--- TESTO DI PARTENZA ---
Per quanto riguarda invece la politica interna, proteste di vario tipo attraversano continuamente il Paese. In parte a causa delle sanzioni, in parte dell’incompetenza della politica, l’economia iraniana vive una situazione difficile: l’inflazione è alta (circa il 54% su base annua), le infrastrutture non funzionano e il malcontento è diffuso. Gli iraniani scendono spesso in piazza per manifestare. Tra di loro ci sono per esempio gli insegnanti, che protestano per ottenere il salario minimo e le pensioni. Alla forte inflazione si aggiungono le crisi di alcuni settori (primo fra tutti quello alimentare, che si basa quasi totalmente sull’importazione dei viveri) e la scarsità di acqua che, con le alte temperature estive, ha portato alla carenza idrica in diverse province. Le proteste e il malcontento sottolineano quanto la situazione economica sia uno dei maggiori fattori che minacciano la stabilità nazionale.

All’economia si aggiungono anche le minacce sociali. Nel Paese, una Repubblica Islamica Presidenziale Teocratica, esistono diversi gruppi estremisti, fortemente conservatori, legati a credenze religiose radicali. Questi gruppi, a volte dominanti, hanno portato più volte a eventi molto gravi. Risale ad agosto l’accoltellamento dello scrittore Salman Rushdie, autore de The Satanic Verses. Rushdie, preso di mira da un giovane di origini libanesi, era stato condannato a morte dall’Ayatollah Khomeini alla fine degli anni ’80, in seguito alla pubblicazione del suo libro. Anche se l’Iran ha negato ogni coinvolgimento diretto, è difficile non notare che il Paese non ha mai formalmente ritirato la fatwa contro di lui.

Ancora più recenti sono le proteste che sono seguite all’uccisione della ventiduenne Mahsa Amini. La giovane, arrestata dalla polizia morale perché portava male il velo, è morta il 16 settembre in carcere. In seguito alla sua morte, migliaia di ragazze e donne sono scese in piazza per protestare, in un insieme di sommosse e manifestazioni come non si vedevano da anni. All’urlo di “zan, zendegi, azadi”, cioè “donna, vita, libertà”., la stabilità della politica iraniana sta subendo, nonostante i tentativi di repressioni, duri colpi.

La rivoluzione che scuote il paese (e non si placa)

La mobilitazione popolare

Da settembre le proteste infuocano il paese e fanno vacillare il regime teocratico degli ayatollah, senza dare segni di recessione. La mobilitazione è popolare, collettiva, coinvolge ormai donne e uomini, studenti soprattutto ma anche adulti, sportivi e celebrità. Il centro delle proteste è Teheran, la capitale, ma la rabbia e le richieste degli iraniani non risparmiano il resto del Paese, arrivando a toccare 161 città e tutte le trentuno province. Le proteste, inizialmente scatenate dalla morte di Amini, hanno poi acquisito un respiro più ampio: il dissenso è ora rivolto contro l’opprimente Repubblica islamica, la polizia morale e la Guida Suprema Ali Khamenei. Alle proteste che chiedono ogni giorno una maggiore libertà e più diritti, il governo risponde in modo duro e repressivo. Le morti e gli arresti tra i manifestanti sono, infatti, all’ordine del giorno. A dicembre, Human Rights Activists News Agency, organizzazione che promuove la difesa dei diritti umani in Iran, conta 488 morti fra i manifestanti e più di 18 mila arresti. La violenza del Governo si dispiega in mille modi, fino ad arrivare all‘interruzione a più riprese di Internet e all’imposizione di blocchi ai social media, primo fra tutti Instagram.

--- COMPITO ---
Per favore, riporta il passo del testo sull'Iran che comincia con le parole "Ancora più recenti" e termina dopo "repressioni, duri colpi.", chiamando "foulard" ciò che lì è detto "velo". Le voci sono materiale a sé, distinto dal testo sull'Iran.

--- ESTRATTI DELLE VOCI ---

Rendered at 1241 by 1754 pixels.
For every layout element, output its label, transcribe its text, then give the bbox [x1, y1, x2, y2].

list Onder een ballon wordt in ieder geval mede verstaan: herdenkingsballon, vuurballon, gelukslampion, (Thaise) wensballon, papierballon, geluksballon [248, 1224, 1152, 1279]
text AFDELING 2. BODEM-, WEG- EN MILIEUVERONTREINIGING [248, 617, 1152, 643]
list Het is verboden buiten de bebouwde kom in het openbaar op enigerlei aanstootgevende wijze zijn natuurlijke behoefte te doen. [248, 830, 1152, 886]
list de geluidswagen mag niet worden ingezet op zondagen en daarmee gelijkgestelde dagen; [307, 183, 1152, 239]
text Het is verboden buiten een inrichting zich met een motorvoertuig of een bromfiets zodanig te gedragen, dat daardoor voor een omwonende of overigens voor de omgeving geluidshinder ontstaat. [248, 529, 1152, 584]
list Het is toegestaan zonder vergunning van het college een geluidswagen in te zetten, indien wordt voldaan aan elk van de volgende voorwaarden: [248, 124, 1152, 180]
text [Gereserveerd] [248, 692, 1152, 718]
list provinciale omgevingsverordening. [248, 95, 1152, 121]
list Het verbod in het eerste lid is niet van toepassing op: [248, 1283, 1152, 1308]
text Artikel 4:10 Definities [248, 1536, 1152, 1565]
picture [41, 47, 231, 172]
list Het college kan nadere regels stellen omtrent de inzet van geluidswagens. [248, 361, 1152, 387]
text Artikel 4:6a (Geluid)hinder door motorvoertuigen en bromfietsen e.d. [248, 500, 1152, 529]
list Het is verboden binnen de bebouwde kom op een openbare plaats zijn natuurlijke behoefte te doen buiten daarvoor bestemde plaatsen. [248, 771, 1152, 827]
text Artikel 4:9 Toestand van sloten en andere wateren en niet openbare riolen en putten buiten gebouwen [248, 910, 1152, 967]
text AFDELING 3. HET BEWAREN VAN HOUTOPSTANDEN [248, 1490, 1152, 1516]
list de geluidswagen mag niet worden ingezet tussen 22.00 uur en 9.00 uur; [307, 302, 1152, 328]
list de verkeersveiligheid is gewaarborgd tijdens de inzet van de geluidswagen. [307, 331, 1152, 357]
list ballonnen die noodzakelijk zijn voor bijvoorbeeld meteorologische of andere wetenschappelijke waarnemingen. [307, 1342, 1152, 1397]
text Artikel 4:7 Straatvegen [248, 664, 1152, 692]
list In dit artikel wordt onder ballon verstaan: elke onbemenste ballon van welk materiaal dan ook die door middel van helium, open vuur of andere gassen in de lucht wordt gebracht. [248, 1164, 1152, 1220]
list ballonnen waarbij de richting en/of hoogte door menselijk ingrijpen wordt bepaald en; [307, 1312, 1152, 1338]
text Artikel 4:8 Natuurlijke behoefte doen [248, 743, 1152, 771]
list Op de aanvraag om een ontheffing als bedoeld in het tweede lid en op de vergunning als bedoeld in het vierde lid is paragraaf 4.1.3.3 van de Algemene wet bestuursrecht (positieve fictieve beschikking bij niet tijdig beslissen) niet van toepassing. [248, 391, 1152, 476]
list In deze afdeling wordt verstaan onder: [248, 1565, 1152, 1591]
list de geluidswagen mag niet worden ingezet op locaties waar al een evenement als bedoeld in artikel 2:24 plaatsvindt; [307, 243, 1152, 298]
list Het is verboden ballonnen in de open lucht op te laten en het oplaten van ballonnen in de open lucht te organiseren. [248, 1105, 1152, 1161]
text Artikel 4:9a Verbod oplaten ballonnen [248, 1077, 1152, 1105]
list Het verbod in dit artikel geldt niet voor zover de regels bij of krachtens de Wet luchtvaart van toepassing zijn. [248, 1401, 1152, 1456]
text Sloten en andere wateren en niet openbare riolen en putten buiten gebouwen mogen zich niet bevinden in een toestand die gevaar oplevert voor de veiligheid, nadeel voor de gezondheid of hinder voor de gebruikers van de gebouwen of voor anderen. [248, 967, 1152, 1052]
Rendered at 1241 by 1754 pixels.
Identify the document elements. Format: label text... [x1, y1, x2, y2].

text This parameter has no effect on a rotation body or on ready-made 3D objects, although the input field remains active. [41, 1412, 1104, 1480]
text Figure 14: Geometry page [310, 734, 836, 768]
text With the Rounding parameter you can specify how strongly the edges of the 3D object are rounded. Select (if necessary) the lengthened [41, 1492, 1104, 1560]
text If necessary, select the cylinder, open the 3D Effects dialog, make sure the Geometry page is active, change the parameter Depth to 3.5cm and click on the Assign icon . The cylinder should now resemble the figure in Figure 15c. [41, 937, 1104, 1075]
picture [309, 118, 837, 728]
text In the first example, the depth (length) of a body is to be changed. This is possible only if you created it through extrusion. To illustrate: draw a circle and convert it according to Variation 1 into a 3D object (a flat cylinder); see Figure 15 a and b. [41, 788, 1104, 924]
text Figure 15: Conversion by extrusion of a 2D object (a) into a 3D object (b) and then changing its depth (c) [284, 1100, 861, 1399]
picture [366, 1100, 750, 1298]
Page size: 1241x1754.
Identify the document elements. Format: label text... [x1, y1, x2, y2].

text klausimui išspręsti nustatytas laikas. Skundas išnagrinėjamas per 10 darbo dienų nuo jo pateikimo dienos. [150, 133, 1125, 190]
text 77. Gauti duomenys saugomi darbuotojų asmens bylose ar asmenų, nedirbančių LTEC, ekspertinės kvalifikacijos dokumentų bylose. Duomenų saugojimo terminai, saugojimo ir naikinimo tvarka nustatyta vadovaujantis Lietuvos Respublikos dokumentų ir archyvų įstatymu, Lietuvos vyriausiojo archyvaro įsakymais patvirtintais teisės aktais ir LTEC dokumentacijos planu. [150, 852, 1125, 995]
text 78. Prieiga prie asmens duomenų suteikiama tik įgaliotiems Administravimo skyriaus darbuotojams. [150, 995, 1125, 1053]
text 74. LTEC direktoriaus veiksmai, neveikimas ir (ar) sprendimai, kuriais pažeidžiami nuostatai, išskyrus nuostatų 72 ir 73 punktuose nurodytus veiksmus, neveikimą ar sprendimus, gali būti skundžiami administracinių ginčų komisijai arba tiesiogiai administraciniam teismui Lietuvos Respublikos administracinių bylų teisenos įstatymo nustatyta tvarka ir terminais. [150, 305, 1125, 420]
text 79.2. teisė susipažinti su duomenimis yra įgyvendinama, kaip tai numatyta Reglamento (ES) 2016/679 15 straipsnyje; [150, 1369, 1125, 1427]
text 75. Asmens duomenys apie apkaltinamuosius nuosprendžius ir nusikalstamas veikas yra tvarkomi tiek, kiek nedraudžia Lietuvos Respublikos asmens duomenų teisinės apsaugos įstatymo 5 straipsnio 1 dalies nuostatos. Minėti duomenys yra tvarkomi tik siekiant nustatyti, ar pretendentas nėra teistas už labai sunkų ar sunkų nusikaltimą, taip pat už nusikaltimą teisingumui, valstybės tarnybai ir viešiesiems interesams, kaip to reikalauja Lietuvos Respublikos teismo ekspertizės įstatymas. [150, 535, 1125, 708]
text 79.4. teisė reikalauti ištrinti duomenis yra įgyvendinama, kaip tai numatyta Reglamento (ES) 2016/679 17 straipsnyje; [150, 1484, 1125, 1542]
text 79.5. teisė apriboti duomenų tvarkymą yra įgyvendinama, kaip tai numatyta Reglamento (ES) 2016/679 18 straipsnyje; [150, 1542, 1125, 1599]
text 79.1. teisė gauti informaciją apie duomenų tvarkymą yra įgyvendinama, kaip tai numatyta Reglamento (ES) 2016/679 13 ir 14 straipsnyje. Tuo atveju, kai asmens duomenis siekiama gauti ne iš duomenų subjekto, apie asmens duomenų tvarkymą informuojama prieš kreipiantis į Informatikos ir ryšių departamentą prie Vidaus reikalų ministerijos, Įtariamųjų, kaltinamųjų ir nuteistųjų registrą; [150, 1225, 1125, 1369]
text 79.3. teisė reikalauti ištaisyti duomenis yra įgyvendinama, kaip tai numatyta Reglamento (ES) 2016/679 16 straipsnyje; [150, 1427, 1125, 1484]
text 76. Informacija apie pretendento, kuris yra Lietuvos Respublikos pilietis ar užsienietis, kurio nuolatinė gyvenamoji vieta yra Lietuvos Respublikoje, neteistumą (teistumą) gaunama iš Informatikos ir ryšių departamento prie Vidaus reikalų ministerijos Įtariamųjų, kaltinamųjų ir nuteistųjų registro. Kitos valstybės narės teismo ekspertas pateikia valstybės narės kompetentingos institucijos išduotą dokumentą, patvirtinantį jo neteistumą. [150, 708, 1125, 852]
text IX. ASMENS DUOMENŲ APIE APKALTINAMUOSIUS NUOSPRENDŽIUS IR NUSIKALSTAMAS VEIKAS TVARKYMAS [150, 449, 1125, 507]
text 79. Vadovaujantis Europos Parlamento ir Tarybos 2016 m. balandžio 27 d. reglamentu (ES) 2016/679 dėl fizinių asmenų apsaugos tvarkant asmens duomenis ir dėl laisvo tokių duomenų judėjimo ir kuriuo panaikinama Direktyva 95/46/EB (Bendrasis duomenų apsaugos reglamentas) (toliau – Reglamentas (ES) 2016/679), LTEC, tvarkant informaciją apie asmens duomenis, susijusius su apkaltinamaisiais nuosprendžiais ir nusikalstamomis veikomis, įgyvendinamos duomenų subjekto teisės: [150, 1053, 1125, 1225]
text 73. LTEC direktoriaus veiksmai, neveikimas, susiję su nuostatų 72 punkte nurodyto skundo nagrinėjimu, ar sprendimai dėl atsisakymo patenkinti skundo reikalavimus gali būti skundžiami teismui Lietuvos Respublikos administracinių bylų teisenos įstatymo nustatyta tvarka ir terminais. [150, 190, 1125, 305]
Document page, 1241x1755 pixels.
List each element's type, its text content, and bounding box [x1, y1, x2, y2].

--- RISULTATO ---
Ancora più recenti sono le proteste che sono seguite all’uccisione della ventiduenne Mahsa Amini. La giovane, arrestata dalla polizia morale perché portava male il foulard, è morta il 16 settembre in carcere. In seguito alla sua morte, migliaia di ragazze e donne sono scese in piazza per protestare, in un insieme di sommosse e manifestazioni come non si vedevano da anni. All’urlo di “zan, zendegi, azadi”, cioè “donna, vita, libertà”., la stabilità della politica iraniana sta subendo, nonostante i tentativi di repressioni, duri colpi.